* [WHAT IS EXPECTED]: What lines in the records include the string "проезд"? Return each one.

====== AVAILABLE DATA

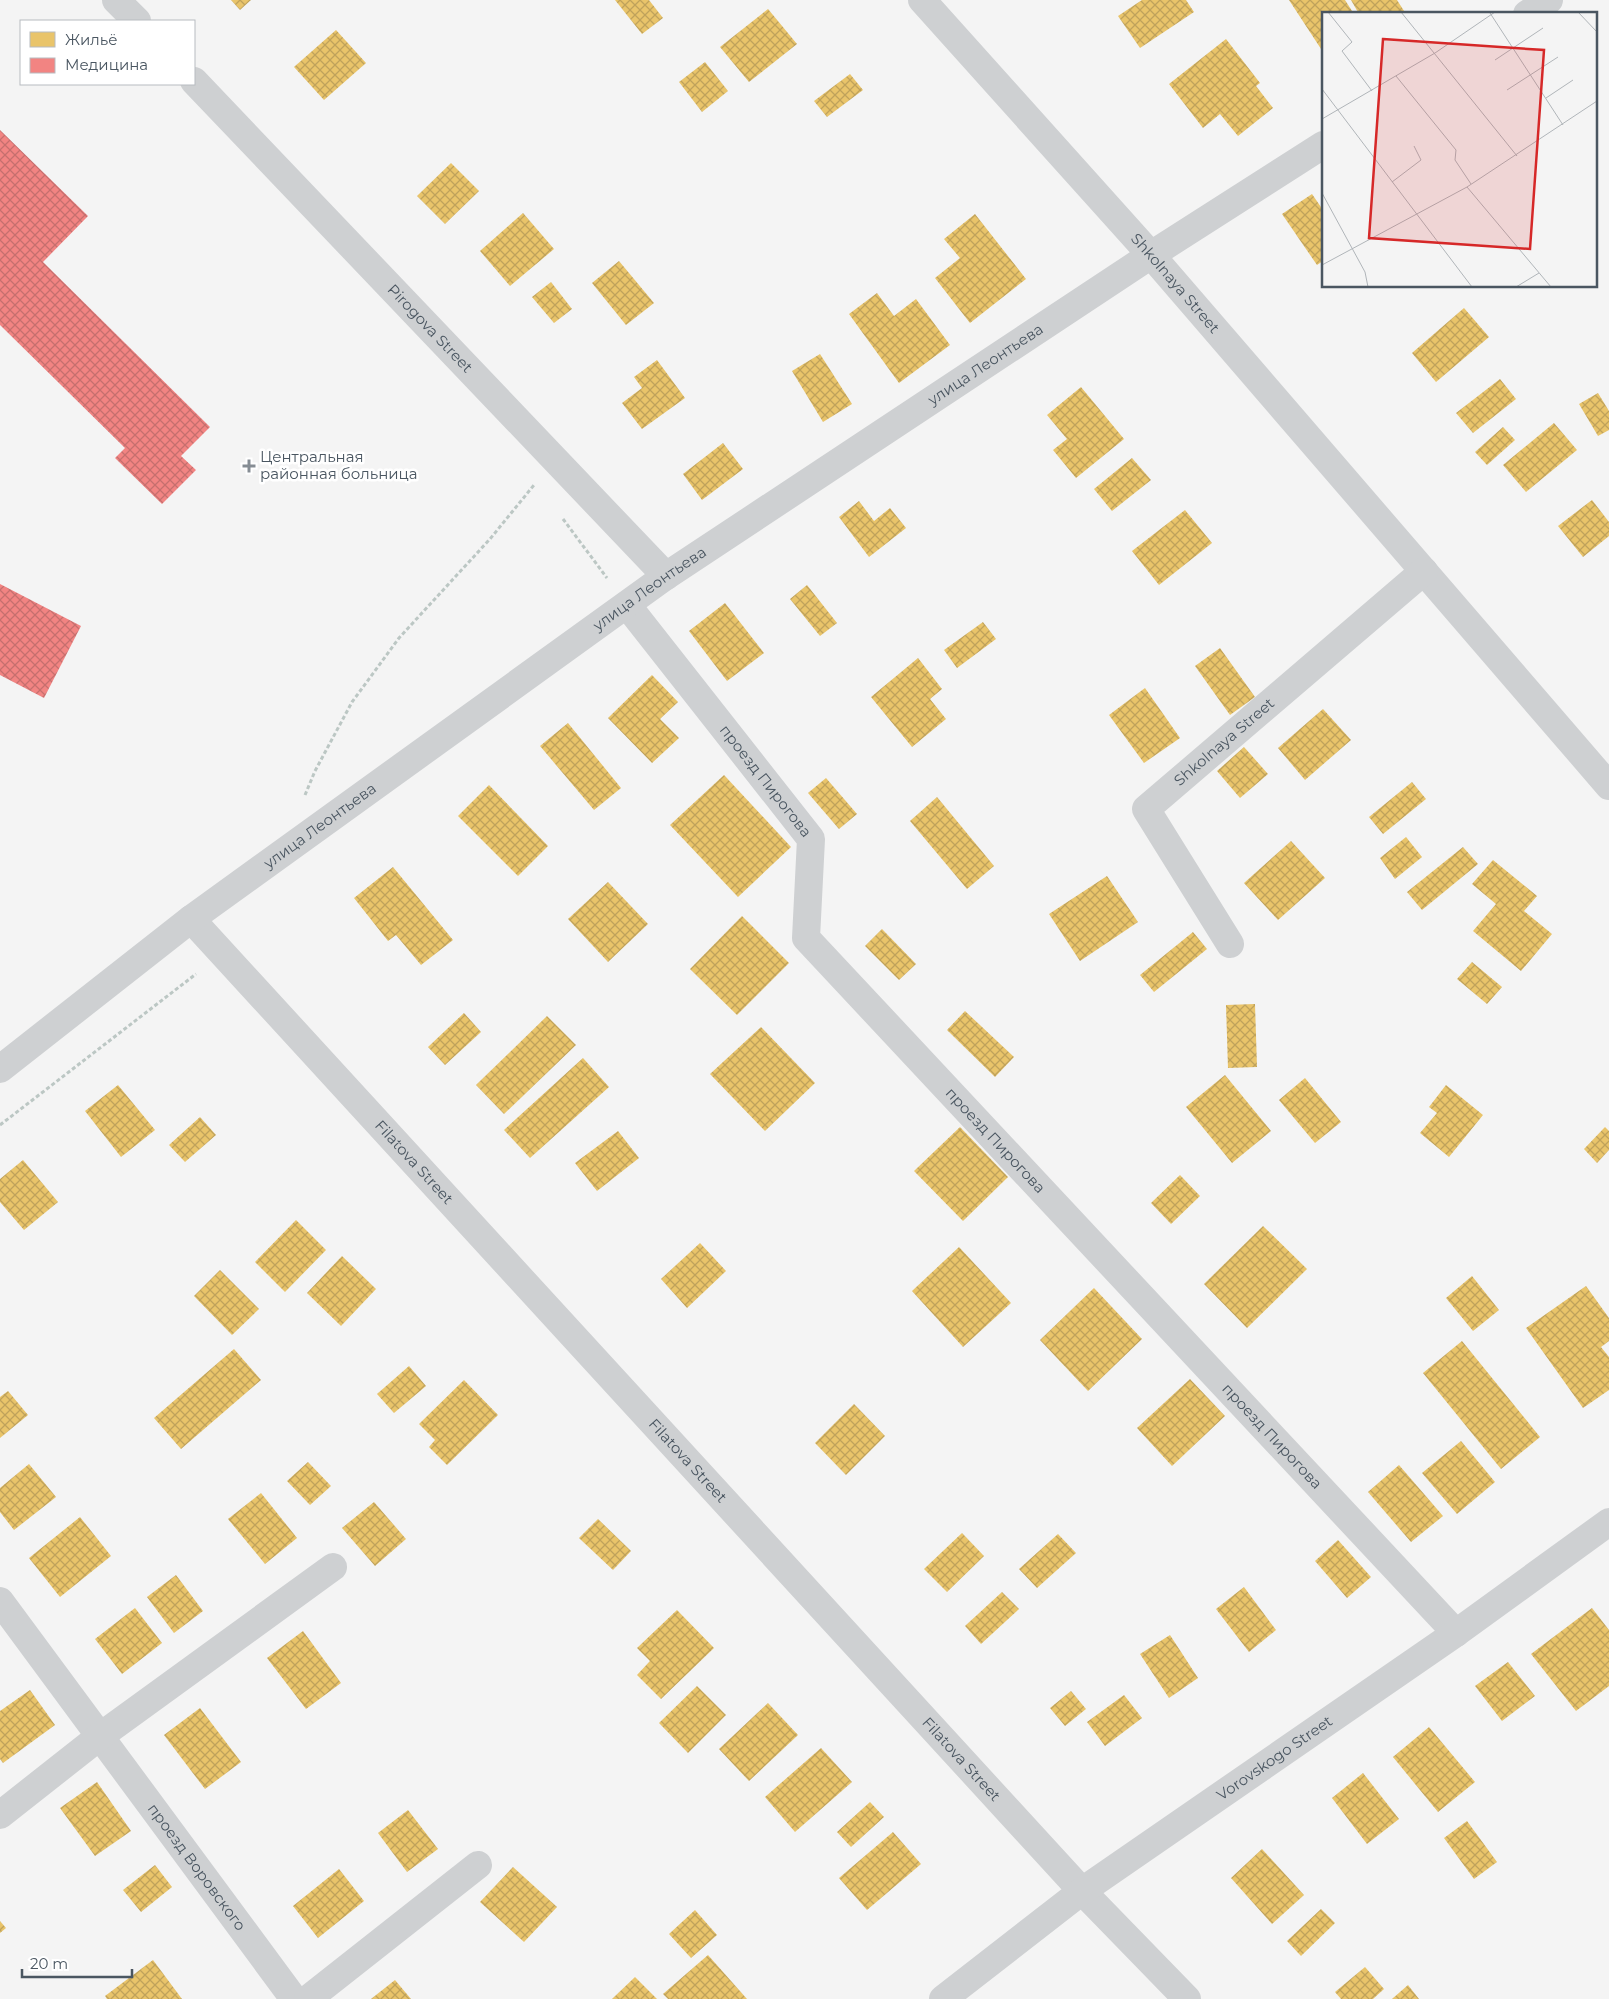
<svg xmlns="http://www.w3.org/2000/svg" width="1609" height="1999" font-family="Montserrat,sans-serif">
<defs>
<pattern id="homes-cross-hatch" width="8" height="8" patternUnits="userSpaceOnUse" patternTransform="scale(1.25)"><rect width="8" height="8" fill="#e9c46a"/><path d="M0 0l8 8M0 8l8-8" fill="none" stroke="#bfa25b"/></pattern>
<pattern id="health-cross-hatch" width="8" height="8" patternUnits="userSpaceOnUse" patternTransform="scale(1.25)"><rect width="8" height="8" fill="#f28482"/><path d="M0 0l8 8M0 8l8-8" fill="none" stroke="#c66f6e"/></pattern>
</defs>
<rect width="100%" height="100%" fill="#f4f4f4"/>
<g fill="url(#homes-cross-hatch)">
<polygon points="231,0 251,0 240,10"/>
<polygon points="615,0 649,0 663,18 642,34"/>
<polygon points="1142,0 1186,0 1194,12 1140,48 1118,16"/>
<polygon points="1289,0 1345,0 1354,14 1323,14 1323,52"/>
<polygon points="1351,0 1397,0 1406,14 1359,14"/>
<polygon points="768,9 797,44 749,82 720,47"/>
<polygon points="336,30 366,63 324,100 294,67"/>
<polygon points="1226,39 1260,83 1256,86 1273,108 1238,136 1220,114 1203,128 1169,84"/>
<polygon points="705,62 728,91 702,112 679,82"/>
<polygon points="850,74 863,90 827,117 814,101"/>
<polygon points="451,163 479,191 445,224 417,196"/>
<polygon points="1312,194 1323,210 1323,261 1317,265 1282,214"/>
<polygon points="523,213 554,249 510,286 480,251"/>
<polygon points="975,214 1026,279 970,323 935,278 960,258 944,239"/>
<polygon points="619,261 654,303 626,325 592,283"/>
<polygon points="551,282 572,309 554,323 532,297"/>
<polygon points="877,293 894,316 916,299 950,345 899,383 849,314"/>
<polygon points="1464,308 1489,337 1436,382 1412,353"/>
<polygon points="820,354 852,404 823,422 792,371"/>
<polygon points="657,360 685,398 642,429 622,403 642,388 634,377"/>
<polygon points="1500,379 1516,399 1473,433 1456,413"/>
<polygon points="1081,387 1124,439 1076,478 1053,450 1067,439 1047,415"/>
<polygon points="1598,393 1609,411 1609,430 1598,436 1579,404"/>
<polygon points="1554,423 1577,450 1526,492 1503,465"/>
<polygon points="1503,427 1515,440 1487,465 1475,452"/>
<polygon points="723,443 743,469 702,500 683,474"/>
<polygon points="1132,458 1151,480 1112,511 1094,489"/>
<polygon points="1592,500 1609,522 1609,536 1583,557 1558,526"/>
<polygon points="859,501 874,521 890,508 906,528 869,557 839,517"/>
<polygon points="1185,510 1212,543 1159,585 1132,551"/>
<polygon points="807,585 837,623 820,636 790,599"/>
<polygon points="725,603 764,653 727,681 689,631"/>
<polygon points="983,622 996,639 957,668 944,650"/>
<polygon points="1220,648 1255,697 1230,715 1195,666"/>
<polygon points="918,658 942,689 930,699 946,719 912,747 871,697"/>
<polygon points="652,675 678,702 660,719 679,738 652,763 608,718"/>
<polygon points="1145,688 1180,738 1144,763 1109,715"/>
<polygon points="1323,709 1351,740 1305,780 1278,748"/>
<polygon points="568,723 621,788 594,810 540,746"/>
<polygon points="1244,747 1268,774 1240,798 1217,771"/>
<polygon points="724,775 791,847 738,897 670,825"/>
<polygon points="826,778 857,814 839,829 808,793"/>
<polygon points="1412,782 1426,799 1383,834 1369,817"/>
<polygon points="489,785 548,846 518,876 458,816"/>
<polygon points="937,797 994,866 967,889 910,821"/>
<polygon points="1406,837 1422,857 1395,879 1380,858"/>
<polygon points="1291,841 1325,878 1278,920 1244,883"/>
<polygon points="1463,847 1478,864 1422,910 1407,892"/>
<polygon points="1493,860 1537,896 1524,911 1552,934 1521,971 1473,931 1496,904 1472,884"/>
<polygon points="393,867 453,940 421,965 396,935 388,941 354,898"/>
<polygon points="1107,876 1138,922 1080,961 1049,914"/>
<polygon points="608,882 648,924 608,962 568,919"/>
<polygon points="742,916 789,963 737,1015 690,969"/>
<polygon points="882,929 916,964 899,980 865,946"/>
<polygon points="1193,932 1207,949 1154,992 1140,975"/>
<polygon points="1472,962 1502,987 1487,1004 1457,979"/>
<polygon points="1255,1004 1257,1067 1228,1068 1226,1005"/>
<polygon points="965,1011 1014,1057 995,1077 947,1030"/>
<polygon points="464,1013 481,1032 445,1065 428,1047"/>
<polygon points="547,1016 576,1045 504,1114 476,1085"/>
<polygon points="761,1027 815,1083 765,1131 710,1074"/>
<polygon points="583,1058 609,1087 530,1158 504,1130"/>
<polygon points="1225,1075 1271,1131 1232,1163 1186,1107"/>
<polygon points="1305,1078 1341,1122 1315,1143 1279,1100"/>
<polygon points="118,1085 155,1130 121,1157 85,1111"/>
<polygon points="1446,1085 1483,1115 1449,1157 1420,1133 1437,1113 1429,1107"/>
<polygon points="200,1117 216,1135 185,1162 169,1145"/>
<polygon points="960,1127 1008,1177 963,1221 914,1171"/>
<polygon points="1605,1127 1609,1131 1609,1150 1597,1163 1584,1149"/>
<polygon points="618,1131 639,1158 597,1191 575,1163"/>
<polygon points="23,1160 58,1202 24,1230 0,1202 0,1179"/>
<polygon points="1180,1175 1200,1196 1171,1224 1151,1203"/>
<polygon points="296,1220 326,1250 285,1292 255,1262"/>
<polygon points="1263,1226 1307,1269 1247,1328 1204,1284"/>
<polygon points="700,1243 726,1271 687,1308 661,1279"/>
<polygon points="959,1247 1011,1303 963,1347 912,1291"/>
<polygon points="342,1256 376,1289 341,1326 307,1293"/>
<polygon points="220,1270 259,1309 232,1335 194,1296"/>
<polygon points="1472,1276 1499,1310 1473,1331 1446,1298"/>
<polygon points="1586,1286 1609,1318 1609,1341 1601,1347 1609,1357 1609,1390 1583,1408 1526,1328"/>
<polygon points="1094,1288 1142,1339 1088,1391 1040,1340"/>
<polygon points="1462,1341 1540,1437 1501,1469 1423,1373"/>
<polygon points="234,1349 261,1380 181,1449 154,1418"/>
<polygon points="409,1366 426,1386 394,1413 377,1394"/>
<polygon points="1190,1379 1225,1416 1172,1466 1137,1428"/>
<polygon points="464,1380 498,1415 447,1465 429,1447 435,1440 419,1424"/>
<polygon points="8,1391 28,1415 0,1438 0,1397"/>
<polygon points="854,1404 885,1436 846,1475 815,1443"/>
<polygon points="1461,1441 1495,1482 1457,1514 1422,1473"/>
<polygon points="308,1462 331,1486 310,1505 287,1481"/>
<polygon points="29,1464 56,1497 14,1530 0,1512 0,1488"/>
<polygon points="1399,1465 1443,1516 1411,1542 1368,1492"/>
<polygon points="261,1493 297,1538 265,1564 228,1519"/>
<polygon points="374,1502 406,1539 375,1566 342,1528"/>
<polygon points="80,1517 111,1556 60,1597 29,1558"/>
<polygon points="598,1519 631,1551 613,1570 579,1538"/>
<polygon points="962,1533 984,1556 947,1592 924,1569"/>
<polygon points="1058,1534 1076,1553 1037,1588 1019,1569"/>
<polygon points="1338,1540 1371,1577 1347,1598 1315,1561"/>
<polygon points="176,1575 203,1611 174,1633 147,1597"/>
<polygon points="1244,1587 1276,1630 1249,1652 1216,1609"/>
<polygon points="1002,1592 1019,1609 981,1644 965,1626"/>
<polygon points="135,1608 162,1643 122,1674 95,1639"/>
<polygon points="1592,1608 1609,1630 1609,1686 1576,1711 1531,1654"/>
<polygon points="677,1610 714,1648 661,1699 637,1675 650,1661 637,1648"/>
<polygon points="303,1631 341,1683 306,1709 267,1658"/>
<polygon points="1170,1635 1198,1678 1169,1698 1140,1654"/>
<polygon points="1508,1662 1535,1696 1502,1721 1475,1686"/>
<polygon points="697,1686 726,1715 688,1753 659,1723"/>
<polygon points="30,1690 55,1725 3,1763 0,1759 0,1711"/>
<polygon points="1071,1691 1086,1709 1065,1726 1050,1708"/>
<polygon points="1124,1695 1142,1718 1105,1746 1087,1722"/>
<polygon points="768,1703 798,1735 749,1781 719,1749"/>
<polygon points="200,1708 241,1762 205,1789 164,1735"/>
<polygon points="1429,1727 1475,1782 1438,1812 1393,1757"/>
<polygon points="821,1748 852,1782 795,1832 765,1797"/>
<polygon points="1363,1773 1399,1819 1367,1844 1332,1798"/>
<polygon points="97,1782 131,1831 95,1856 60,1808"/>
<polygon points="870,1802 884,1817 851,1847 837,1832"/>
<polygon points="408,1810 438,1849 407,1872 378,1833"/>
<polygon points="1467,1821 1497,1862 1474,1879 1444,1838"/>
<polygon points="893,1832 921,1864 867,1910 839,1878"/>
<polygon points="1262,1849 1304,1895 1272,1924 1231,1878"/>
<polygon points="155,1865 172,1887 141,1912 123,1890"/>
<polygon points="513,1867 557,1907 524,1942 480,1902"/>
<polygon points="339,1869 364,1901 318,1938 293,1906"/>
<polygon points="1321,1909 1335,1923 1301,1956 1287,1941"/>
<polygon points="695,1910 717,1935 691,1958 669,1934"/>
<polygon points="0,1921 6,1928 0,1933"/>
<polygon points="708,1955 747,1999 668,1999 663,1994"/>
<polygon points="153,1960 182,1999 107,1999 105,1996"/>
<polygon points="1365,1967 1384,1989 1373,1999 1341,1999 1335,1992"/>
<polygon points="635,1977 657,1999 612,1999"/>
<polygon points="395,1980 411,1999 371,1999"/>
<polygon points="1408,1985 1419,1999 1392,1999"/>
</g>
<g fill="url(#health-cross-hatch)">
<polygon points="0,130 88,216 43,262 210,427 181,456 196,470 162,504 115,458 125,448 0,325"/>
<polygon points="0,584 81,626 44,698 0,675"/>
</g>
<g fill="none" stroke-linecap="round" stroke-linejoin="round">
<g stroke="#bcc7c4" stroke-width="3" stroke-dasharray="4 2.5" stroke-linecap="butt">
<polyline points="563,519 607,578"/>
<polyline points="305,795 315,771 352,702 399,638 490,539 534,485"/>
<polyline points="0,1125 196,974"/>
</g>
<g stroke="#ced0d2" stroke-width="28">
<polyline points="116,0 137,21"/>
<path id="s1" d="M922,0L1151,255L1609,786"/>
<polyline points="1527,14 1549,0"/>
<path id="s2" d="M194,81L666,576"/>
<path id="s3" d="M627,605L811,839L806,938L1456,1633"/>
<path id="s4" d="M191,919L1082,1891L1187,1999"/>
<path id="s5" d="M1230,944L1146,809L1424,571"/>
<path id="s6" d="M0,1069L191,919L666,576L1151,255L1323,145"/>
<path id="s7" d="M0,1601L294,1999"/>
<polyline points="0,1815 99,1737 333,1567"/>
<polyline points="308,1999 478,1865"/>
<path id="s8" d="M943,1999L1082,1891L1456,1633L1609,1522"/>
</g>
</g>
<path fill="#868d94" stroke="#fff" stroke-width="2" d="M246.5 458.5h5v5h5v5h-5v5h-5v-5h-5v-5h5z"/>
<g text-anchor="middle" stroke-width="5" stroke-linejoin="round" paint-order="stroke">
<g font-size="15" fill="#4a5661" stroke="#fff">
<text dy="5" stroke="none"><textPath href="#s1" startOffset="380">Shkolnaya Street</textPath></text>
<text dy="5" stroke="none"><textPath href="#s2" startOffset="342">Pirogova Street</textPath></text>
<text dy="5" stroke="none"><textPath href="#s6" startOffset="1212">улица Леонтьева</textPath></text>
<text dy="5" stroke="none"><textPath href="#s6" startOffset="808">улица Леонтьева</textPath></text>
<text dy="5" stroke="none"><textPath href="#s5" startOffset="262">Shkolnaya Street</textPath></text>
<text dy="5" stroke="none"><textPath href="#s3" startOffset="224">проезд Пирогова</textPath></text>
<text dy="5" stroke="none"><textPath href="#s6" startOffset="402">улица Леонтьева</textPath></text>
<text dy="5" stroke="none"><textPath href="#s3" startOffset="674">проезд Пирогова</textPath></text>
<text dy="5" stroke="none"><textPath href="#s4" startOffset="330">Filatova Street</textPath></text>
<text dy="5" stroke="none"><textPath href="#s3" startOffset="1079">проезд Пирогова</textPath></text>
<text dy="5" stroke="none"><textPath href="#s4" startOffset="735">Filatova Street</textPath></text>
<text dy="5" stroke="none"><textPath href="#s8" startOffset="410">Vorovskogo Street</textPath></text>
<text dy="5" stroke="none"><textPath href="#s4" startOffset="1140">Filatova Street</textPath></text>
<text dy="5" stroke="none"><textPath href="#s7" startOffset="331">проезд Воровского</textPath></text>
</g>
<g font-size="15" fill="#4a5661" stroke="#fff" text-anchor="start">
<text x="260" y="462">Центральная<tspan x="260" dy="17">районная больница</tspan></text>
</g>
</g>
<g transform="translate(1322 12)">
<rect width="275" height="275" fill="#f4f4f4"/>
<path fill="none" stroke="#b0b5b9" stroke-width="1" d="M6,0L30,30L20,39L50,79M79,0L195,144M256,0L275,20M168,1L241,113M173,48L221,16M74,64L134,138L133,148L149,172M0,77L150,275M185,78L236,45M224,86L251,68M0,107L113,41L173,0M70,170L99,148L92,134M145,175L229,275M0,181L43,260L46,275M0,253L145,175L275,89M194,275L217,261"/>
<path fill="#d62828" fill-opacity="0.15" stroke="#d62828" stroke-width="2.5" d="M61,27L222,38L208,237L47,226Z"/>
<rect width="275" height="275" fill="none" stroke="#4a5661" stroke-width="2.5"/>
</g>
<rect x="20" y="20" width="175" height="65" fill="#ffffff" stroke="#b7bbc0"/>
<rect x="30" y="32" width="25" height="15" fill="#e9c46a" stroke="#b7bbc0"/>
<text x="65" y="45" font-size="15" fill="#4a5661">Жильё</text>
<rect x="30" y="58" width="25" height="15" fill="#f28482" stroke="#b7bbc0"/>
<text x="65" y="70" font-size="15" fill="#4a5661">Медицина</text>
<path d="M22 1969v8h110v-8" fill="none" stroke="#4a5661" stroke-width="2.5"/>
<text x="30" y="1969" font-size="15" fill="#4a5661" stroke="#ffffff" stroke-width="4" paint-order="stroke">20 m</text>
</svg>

============

* [EXERCISE RESULT]:
<text dy="5" stroke="none"><textPath href="#s3" startOffset="224">проезд Пирогова</textPath></text>
<text dy="5" stroke="none"><textPath href="#s3" startOffset="674">проезд Пирогова</textPath></text>
<text dy="5" stroke="none"><textPath href="#s3" startOffset="1079">проезд Пирогова</textPath></text>
<text dy="5" stroke="none"><textPath href="#s7" startOffset="331">проезд Воровского</textPath></text>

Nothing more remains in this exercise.